## Tugas 1
Jawab singkat berdasarkan tulisan tentang bank, masyarakat, dan lingkungan:
(a) Di kota mana saja acara peluncuran website itu digelar?
(b) Sebagai apa penulis berperan di kedua acara tersebut?
(c) Selain para bankir, siapa lagi yang disebut mengirimkan ucapan selamat kepada penulis?
## Tugas 2
Sambung tulisan tentang bank, masyarakat, dan lingkungan, dimulai sesudah kalimat terakhirnya.

Obrolan Soal Bank, Masyarakat, dan Lingkungan

Oleh: Jalal
 
Saya mendapat banyak sekali ucapan selamat dari orang-orang yang saya kenal setelah acara peluncuran website www.forestsandfinance.org di Singapura dan Jakarta.  Sebetulnya, peran saya sendiri sangat terbatas di kedua acara itu, hanya menjadi moderator.  Ada juga bantu-bantu sedikit menerjemahkan, juga menyebarkan undangan ke acara itu.  Tetapi, kontribusi kecil itu tak mencegah para kenalan itu memberikan ucapan selamat dan komentar.
 
Di antara mereka yang mengirimkan ucapan selama lewat aplikasi WA, baik secara pribadi maupun lewat WAG, juga menelepon dan ketika bertatap muka, adalah para bankir dan petinggi korporasi.  Secara rerata, mereka sudah kenal saya sejak lama, mengetahui dengan persis apa saja aktivitas saya yang terkait dengan keberlanjutan, dan selama  ini mereka banyak membicarakan bagaimana mereka juga bisa mengaplikasikannya di level individu dan keluarga.

## Data Mentah
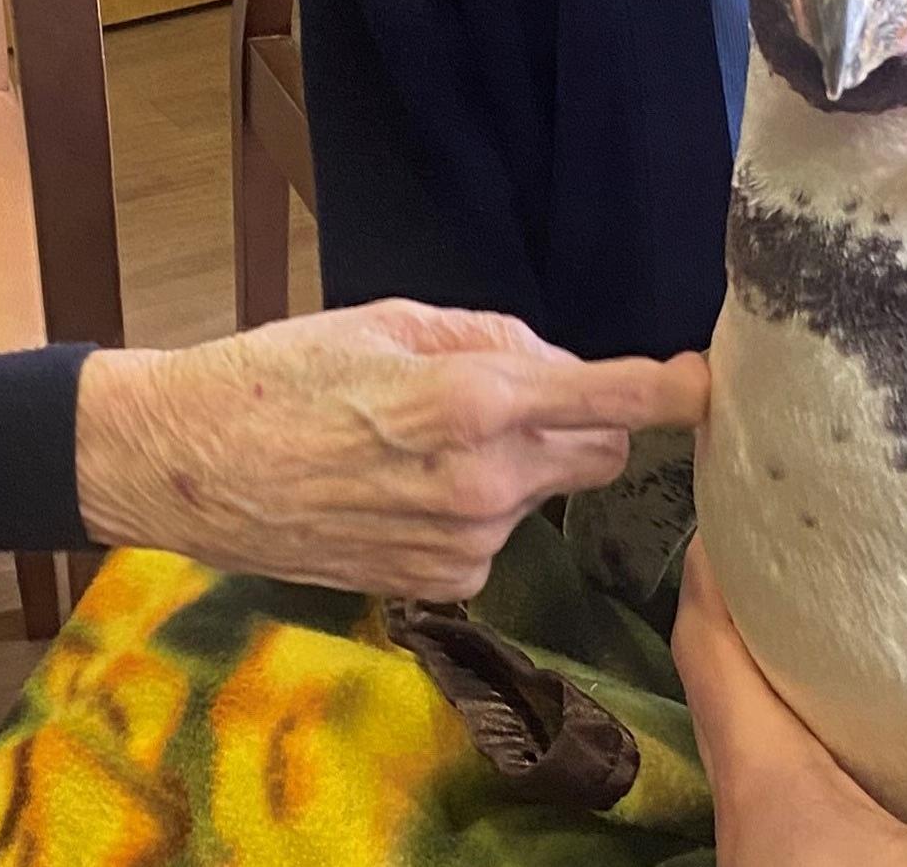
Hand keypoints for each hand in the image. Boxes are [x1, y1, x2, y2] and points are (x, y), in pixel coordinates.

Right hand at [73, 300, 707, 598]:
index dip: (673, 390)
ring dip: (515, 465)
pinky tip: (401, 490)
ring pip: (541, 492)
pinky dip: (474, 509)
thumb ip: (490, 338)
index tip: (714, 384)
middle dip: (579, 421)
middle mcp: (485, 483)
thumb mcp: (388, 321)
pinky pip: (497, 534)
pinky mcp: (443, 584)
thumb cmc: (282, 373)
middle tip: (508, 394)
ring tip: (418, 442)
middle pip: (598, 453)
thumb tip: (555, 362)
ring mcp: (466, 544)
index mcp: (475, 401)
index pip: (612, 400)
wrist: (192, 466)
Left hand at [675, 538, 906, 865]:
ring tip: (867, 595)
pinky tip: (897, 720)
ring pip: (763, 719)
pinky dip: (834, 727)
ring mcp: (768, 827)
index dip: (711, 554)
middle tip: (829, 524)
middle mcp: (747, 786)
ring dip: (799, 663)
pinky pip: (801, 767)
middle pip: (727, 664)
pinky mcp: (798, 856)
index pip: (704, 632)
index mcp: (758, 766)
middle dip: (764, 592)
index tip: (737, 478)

---

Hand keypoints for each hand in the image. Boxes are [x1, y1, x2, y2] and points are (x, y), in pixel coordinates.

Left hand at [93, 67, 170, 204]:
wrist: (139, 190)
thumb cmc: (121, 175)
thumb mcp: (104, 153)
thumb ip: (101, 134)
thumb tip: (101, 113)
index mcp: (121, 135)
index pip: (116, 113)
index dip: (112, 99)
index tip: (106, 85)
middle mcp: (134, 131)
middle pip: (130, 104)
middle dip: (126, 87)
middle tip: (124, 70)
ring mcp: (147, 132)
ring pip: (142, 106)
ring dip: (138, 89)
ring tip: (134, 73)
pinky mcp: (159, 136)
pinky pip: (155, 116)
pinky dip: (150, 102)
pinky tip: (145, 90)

## Jawaban 1
(a) Singapura dan Jakarta.
(b) Sebagai moderator.
(c) Para petinggi korporasi.

## Jawaban 2
 
Peluncuran website tersebut, dengan latar pemikiran di belakangnya—sebagaimana yang saya tuliskan dalam tiga artikel di media massa daring Tempo, GeoTimes dan Mongabay—rupanya mengubah pembicaraan kami.  Terutama, karena ide di baliknya adalah transparensi dan akuntabilitas keputusan pembiayaan oleh bank.  Bagian berikut ini bukanlah pembicaraan saya dengan satu orang, melainkan dengan kumpulan para bankir dan petinggi korporasi kenalan saya itu.  Ini juga bukan rekaman pembicaraan yang presisi, namun semua komponen diskusi di antara kami hendak direpresentasikan di sini.    
 
****        
Bankir/Eksekutif (BE): “Mas, selamat ya, acaranya di Singapura dan Jakarta sukses.”  
 
Jalal (J): “Terima kasih. Itu kan cuma peluncurannya. Yang penting sih akan dipake orang untuk mberesin situasi apa nggak.  Kalo nggak dipake, ya percuma.  Tapi saya beneran berharap ini bisa bikin orang mikir lebih jauh soal gimana bank bisa lebih mikirin tanggung jawabnya ketika ngambil keputusan investasi.”      
 
BE: “Susah, Mas. Bankir kan nggak ngerti yang begitu-begitu. Masak diminta untuk beneran meriksa debiturnya njalanin amdal-nya sih? Kan bukan kompetensi kami juga.”
 
J: “Hehe. Bankir juga nggak ngerti detail bisnis tambang batubara, migas, kelapa sawit, atau yang jualan gorengan di pinggir jalan. Bankir nggak punya kompetensi di situ, tapi kan ngambil keputusan soal itu.”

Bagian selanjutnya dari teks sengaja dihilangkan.